## [JOB]
Lines in the following data that contain the string "Создание" are to be counted. Report only their number.

-------- GIVEN ENTRIES --------

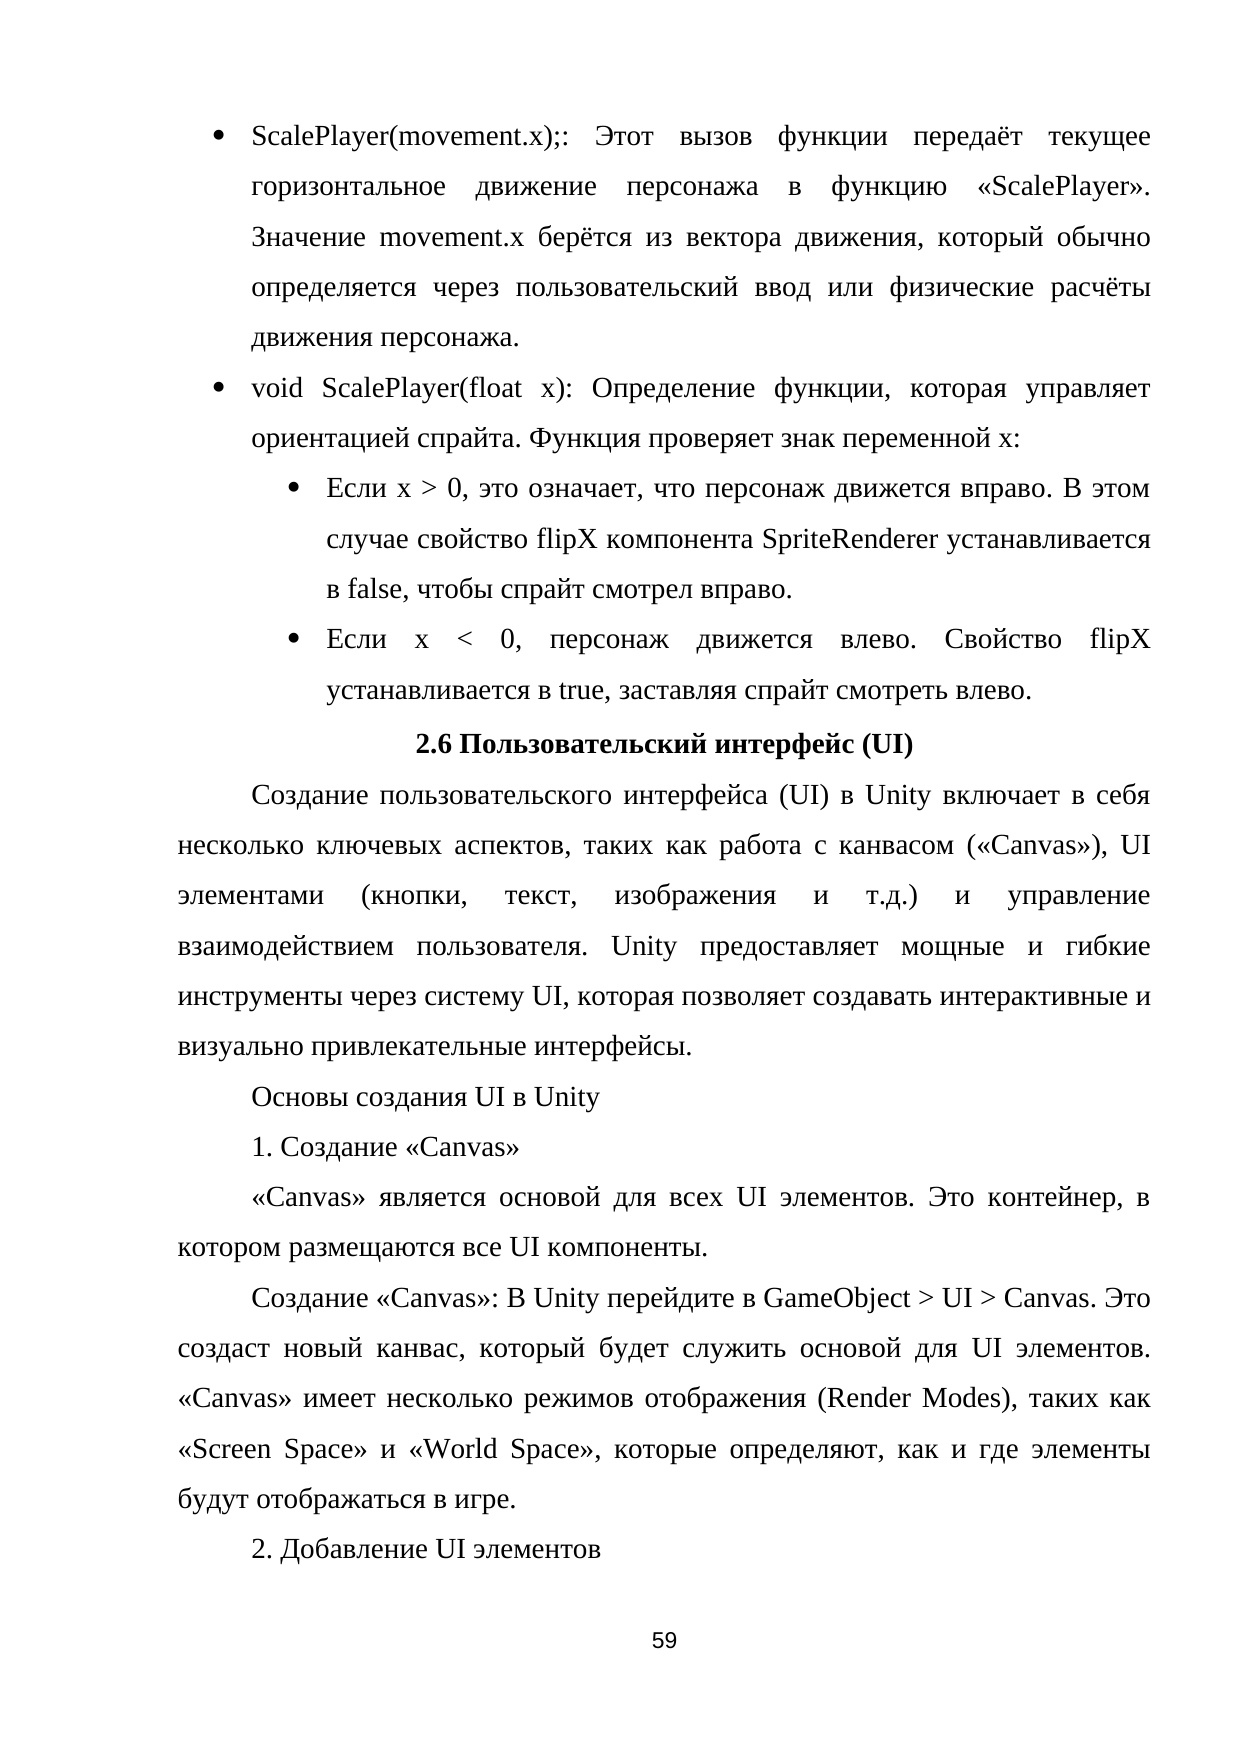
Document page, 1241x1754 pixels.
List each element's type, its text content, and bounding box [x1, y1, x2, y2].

text Основы создания UI в Unity [177, 1079, 1152, 1112]
list Если x > 0, это означает, что персонаж движется вправо. В этом случае свойство flipX компонента SpriteRenderer устанавливается в false, чтобы спрайт смотрел вправо. [288, 471, 1152, 605]
list ScalePlayer(movement.x);: Этот вызов функции передаёт текущее горизонтальное движение персонажа в функцию «ScalePlayer». Значение movement.x берётся из вектора движения, который обычно определяется через пользовательский ввод или физические расчёты движения персонажа. [213, 118, 1152, 353]
text «Canvas» является основой для всех UI элементов. Это контейнер, в котором размещаются все UI компоненты. [177, 1179, 1152, 1263]
subtitle 2.6 Пользовательский интерфейс (UI) [177, 726, 1152, 760]
text 1. Создание «Canvas» [177, 1129, 1152, 1162]
text Создание «Canvas»: В Unity перейдите в GameObject > UI > Canvas. Это создаст новый канвас, который будет служить основой для UI элементов. «Canvas» имеет несколько режимов отображения (Render Modes), таких как «Screen Space» и «World Space», которые определяют, как и где элементы будут отображаться в игре. [177, 1280, 1152, 1515]
list Если x < 0, персонаж движется влево. Свойство flipX устанавливается в true, заставляя спрайт смотреть влево. [288, 622, 1152, 706]
list void ScalePlayer(float x): Определение функции, которая управляет ориентацией спрайта. Функция проверяет знак переменной x: [213, 370, 1152, 454]
text 2. Добавление UI элементов [177, 1531, 1152, 1565]
text Создание пользовательского интерфейса (UI) в Unity включает в себя несколько ключевых аспектов, таких как работа с канвасом («Canvas»), UI элементами (кнопки, текст, изображения и т.д.) и управление взаимодействием пользователя. Unity предоставляет мощные и гибкие инструменты через систему UI, которая позволяет создавать интерактивные и визуально привлекательные интерфейсы. [177, 777, 1152, 1062]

--------

## [YOUR SOLUTION]
3